Два дня простоял карательный отряд в Панове. Я бродил между красноармейцами, трогал составленные в козлы винтовки. Красноармейцы подарили мне целую обойму стреляных гильз.
- Как звать-то тебя, раненый? - смеялись бойцы надо мной, глядя на мою забинтованную голову.
- Серёга.
- Где это тебя, Серёга, ранило? На каком фронте?
- Дома.
- Ишь ты, дома его ранило… А чем?
- Рама на голову упала мне.
- Ну, выздоравливай, Серёга. Вырастешь, кем будешь?
- Комиссаром.
1920 год, лето. Гражданская война. Семейный обед. Шурка
За обедом ели щи из зелёной капусты. Из самых нижних листьев, какие в других семьях скармливают скотине. На второе - овсяный кисель и немного постного масла. Ешь и не поймёшь что: ни вкуса, ни запаха. На третье - по кружке холодного молока. Горкой на столе ломти чёрного хлеба. Едим из общих больших деревянных мисок деревянными ложками, у каждого - своя, приметная.

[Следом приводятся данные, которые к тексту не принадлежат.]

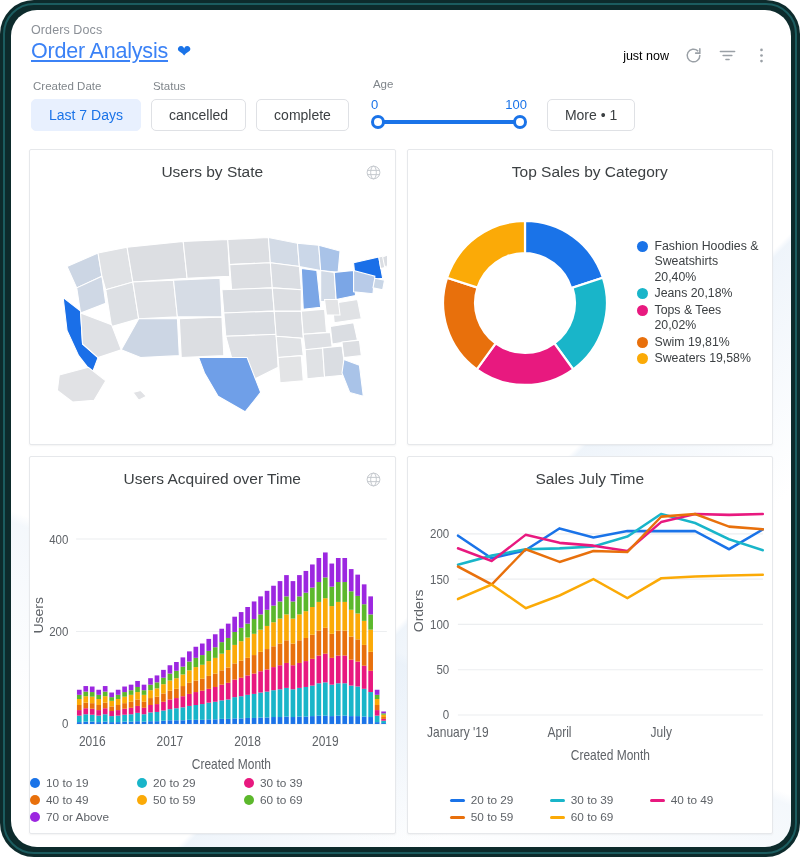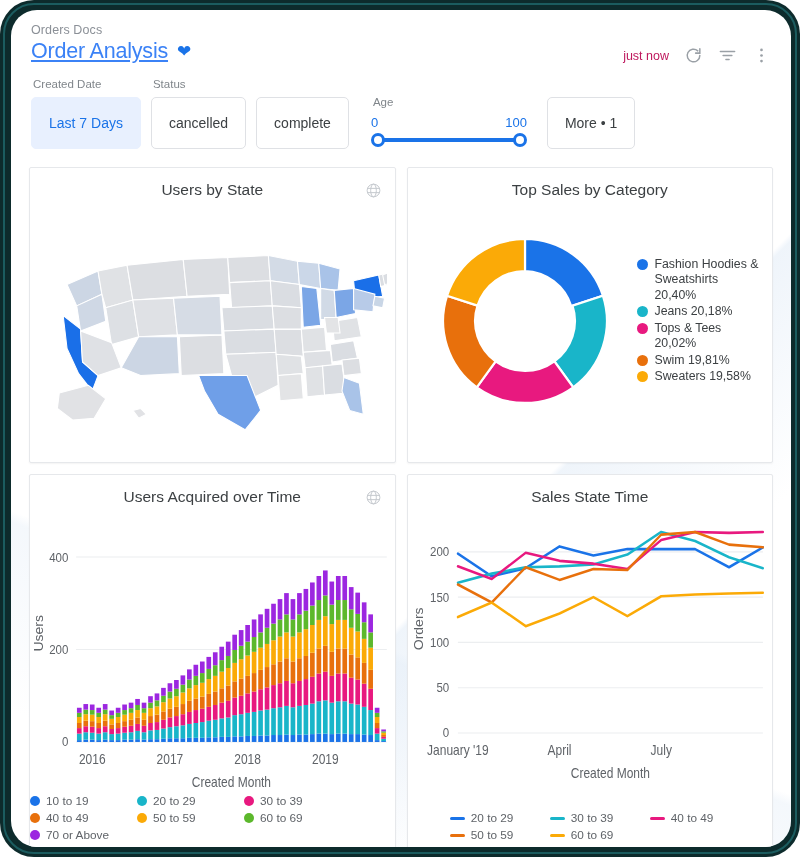"just now" .justnow { color: #be185d -> #000000 }
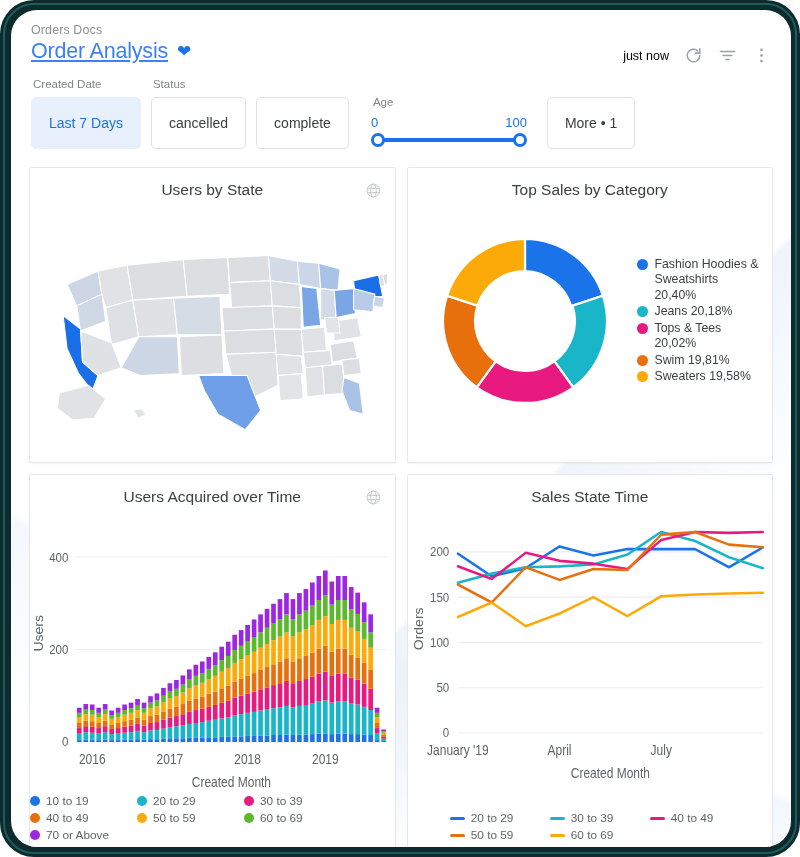"Last 7 Days" .chip { height: 52px -> 32px }
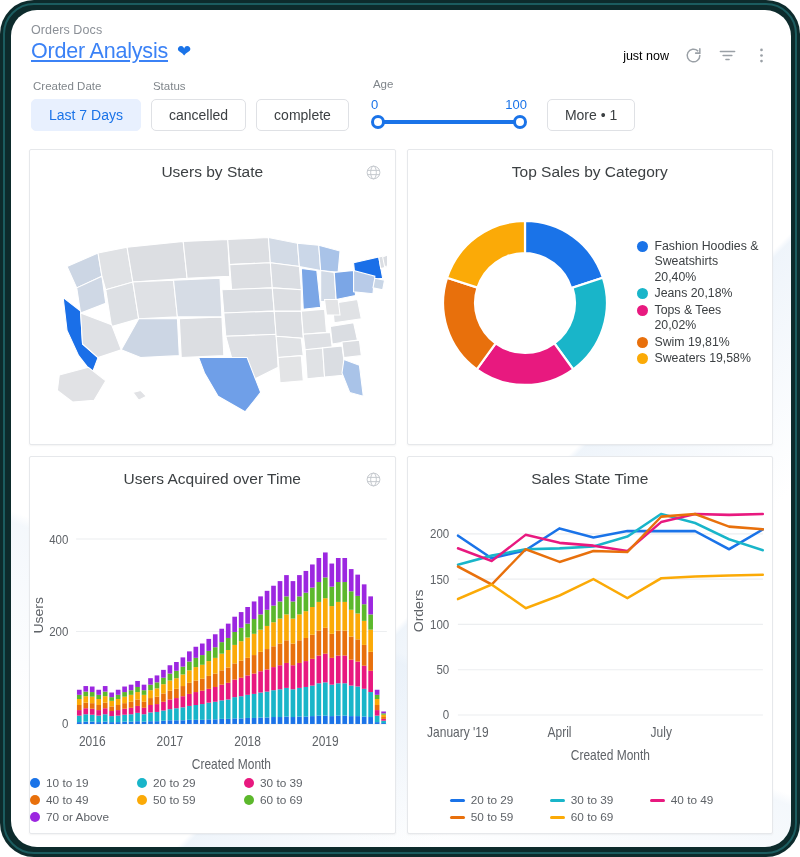"Sales State Time" div.card-title { text: State -> July }
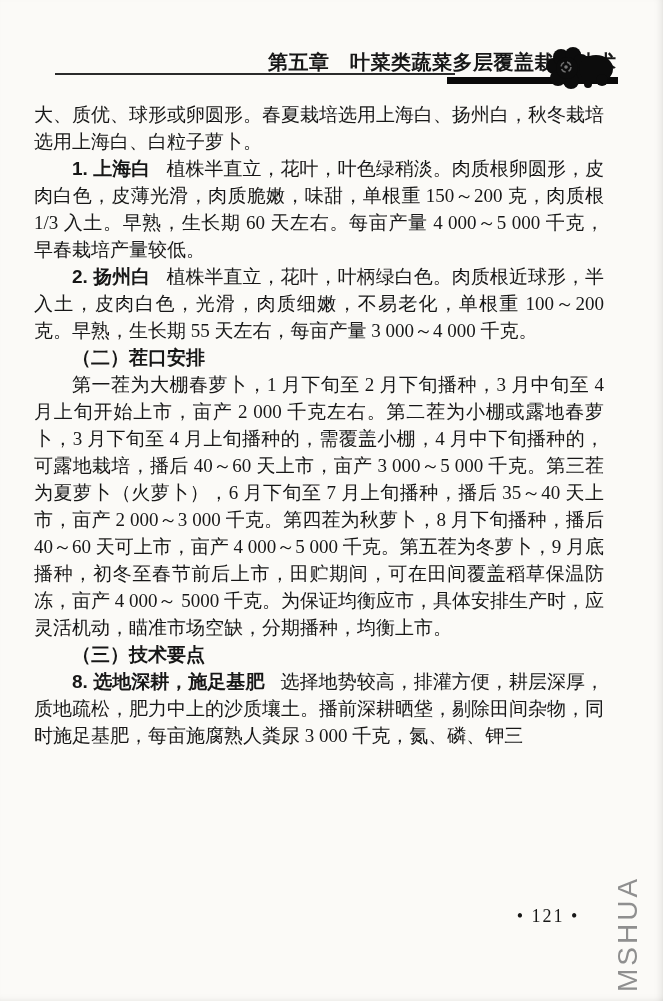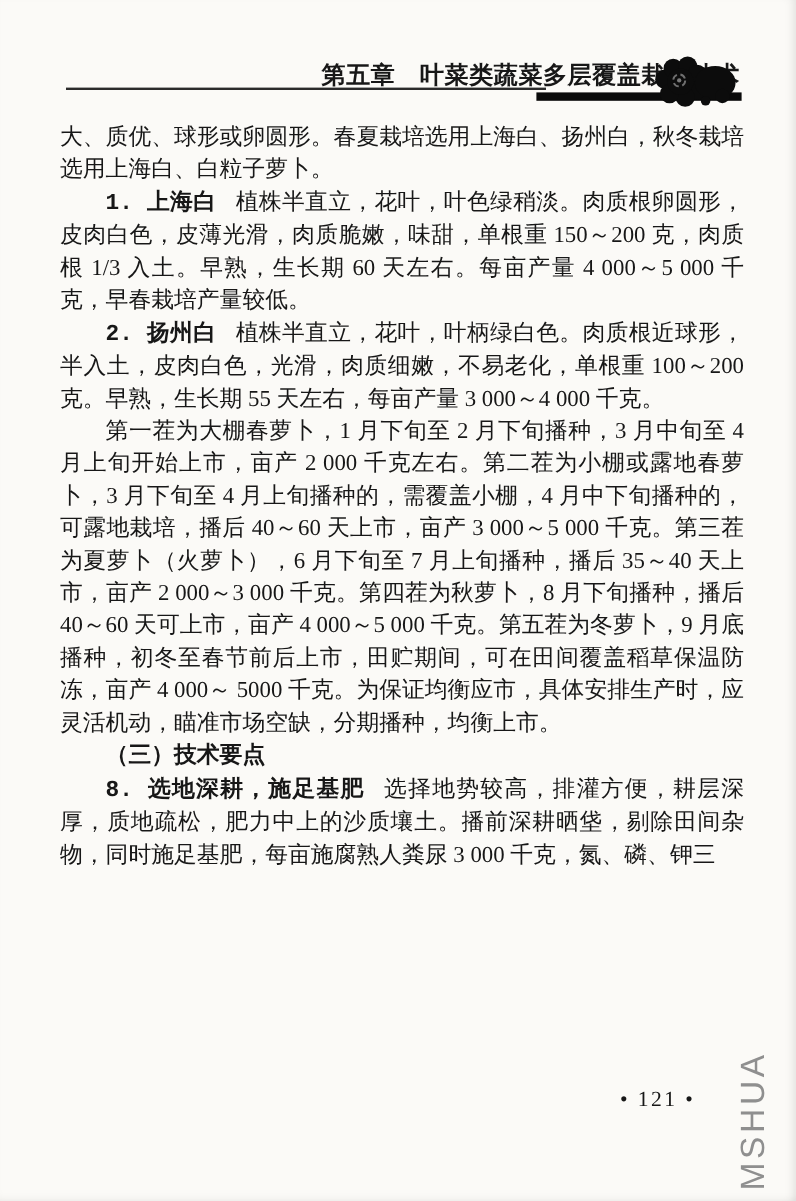"大、质优、球形或卵圆形。春夏栽培选用上海白、扬州白，秋冬栽培选用上海白、白粒子萝" .content { left: 50px -> 34px }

За большим, грубо сколоченным "вечным" столом вся семья: папаша - во главе стола, у иконостаса; по бокам, на скамейках, ближе к нему - самые маленькие, подальше - взрослые, напротив папаши, на другом конце стола - мама и бабка Алёна.
Наши с Вашкой места - рядом с папашей, за нами - Манька с Аркашей, Лида - моя крёстная и Миша - мой крёстный. Последним в детской шеренге - самый старший, вполне взрослый брат Шурка.
Во время полевых работ папаша нанимает в помощь маме работницу Аннушку, каждый год приходит она из бабкиного Иванькова. И нам она уже стала, как родная. Тринадцатым членом семьи живёт на правах родни бабкина внучка из того же Иванькова, пятнадцатилетняя Катя, сиротка. Четырнадцатым - слепая кока Дуня. Ну, ночует она в своём домике, а питается с нами. Ночевать одной страшновато, так она на ночь берёт кого-нибудь из детишек к себе домой. Чаще всего у неё ночую я.
Едим молча. За столом разговаривают одни взрослые. Есть надо аккуратно, не чавкать и не капать на стол. Ложку надо непременно поддерживать куском хлеба. Если щи сварят, бывает, на сухой солёной рыбе, то таскать куски можно только по "стуку". Папаша стукнет своей ложкой по миске: не зевай, тащи свой кусок. И прожёвывай не торопясь.
Для картофельника своё правило еды, для овсяной каши с маслом - своё. Ни в коем случае нельзя янтарно-жёлтое масло отводить в свою лунку.
При всём прочем башкой по сторонам не крутить! Задёргал или вытащил без "стука" кусок, получишь щелчок по лбу.
- Смотри в хребтуг! - прикрикнет папаша.
Бьёт отец не тихонько, а со всей силы, больно. От такого щелчка, бывает, вскакивает шишка, как у гуся, за неделю не рассасывается. Плакать нельзя. И чего он такой, что бьёт всех? Руки, что ли, чешутся кого-нибудь отлупить? Мама вступится за нас, он и ей поднесёт кулак к лицу. Я-де хозяин в доме. Только бабку Алёну он не трогает. А бабка, старенькая и махонькая, вся какая-то высохшая, молчит-молчит да и вскипит: Ах ты, безъяглый Иван-болван! Детей-то чего мурыжишь? Вон возьму ухват, да ухватом тебя…!" После этого отец просит у бабки, своей матери, прощения. А больше отец ни у кого прощения не просит: ни у мамы, ни у нас. Вот вырасту большой, я - ему…!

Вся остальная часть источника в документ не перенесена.